At first, Moreno’s name appeared because the person who served as defense attorney for the main defendant at the beginning of the case was Jorge Sánchez del Bianco, son-in-law of the Córdoba councilor. In this regard, various opposition sectors demanded public explanations after recordings and statements linked to Barrelier’s employment within municipal structures emerged.
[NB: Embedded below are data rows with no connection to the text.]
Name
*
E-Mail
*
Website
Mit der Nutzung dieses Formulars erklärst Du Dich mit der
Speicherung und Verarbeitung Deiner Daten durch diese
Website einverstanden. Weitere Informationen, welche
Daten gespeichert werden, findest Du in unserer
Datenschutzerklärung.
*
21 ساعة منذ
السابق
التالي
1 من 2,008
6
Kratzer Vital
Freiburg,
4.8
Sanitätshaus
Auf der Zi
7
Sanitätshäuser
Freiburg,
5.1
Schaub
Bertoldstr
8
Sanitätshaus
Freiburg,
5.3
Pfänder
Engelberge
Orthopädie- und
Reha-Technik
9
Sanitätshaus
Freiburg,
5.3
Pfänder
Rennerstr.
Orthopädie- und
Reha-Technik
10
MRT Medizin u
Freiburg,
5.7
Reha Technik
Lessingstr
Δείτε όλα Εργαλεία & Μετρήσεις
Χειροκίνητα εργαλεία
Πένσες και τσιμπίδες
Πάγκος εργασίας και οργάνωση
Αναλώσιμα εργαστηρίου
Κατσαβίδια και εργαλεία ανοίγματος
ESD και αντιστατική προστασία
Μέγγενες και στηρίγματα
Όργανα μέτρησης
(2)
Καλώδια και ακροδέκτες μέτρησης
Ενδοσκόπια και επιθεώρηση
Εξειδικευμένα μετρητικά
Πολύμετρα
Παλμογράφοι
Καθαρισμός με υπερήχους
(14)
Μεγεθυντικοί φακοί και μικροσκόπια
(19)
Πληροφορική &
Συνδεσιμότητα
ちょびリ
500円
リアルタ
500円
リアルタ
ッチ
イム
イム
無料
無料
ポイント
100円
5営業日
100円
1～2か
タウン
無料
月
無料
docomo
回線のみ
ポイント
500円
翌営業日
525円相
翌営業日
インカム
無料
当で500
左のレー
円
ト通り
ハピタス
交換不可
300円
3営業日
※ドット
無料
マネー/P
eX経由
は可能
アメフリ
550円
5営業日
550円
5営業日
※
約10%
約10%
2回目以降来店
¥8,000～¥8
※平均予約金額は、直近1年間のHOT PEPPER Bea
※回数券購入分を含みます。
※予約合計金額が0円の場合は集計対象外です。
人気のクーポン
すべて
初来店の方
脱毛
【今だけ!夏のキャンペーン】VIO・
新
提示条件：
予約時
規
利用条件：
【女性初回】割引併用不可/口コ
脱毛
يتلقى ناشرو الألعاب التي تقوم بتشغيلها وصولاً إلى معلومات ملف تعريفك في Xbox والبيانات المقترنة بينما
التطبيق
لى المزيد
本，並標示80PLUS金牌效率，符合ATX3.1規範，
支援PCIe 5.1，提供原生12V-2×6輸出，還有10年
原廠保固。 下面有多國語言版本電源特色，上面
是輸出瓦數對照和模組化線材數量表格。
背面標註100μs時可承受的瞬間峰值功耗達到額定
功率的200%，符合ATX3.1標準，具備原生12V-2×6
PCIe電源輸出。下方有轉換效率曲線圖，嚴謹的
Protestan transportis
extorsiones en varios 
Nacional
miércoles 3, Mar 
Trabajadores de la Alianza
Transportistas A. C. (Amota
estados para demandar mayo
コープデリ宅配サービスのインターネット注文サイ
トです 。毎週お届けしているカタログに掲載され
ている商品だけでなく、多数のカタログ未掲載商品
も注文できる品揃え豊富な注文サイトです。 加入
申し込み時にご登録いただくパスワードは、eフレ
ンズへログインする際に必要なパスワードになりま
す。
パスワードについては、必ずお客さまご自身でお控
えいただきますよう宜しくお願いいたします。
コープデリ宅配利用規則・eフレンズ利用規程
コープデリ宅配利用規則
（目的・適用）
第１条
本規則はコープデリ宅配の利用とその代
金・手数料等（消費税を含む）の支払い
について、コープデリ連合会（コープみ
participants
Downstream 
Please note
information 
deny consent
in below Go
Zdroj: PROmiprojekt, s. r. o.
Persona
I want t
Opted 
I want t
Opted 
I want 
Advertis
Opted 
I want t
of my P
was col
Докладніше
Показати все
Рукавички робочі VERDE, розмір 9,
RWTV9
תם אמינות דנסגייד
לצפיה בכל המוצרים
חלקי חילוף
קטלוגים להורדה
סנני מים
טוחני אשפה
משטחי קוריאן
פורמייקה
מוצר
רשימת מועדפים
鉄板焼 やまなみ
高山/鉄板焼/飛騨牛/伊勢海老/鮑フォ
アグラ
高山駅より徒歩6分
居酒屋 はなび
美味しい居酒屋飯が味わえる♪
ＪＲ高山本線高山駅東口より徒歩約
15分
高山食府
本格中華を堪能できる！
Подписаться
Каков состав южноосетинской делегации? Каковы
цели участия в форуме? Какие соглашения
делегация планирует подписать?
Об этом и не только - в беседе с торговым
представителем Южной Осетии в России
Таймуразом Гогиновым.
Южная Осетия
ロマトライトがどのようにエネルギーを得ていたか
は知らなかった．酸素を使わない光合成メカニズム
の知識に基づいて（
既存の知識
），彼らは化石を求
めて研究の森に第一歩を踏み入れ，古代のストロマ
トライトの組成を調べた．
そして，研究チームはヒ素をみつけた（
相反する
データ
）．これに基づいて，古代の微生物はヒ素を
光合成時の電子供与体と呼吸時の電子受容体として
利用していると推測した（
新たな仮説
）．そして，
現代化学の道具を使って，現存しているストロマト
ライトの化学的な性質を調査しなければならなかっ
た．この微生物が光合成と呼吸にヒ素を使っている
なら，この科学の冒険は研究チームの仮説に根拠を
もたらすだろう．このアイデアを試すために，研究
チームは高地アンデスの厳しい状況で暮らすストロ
Political requests were even announced to investigate responsibilities and promote institutional sanctions.
“All of this is advertising. Professionally it helps me a lot. They know me more than they know me and well, this always has me in the mouths of each of the future clients who are going to come to my studio,” was heard in an audio attributed to Ricardo Moreno, which was leaked on social networks and the media. “I made a kid come to work with a blank certificate of good conduct, he had no criminal record and well, then the kid had a snot, what’s my fault? Just as I made 500 enter the public administration, and well, one out of 500 is within the rules of the game, brother,” he confessed.

The link between Moreno and the alleged femicide, however, had its turning point with what happened in May 2025. According to the judicial investigation, Barrelier was charged with the crime of illegitimate deprivation of liberty after a 20-year-old girl reported that she had been held against her will inside the home at 878 Del Campillo Street, in the Cofico neighborhood, the same address that a year later would be linked to the case for Vega’s femicide.
According to the complaint, the accused took her to the place under different pretexts and, once inside the house, threatened her with a weapon, took her cell phone and forced her to stay in a room. The victim later stated that her hands and feet were tied with adhesive tape and that she managed to escape half-naked to ask the area’s neighbors for help. The episode was noticed by merchants and neighbors of the neighborhood, who assisted the young woman when she ran out of the house. The complaint led to the arrest of Barrelier and a case that included accusations of aggravated unlawful deprivation of liberty and injuries.
However, the accused remained detained for only 20 days. He was later released after paying bail and under a series of conditions imposed by the prosecution, including the obligation to appear periodically before the Court. During that process he was defended by Ricardo Moreno himself. So far, there is no judicial accusation against the Justicialist councilor in the case, but the alleged political connections deepened the public impact of the case.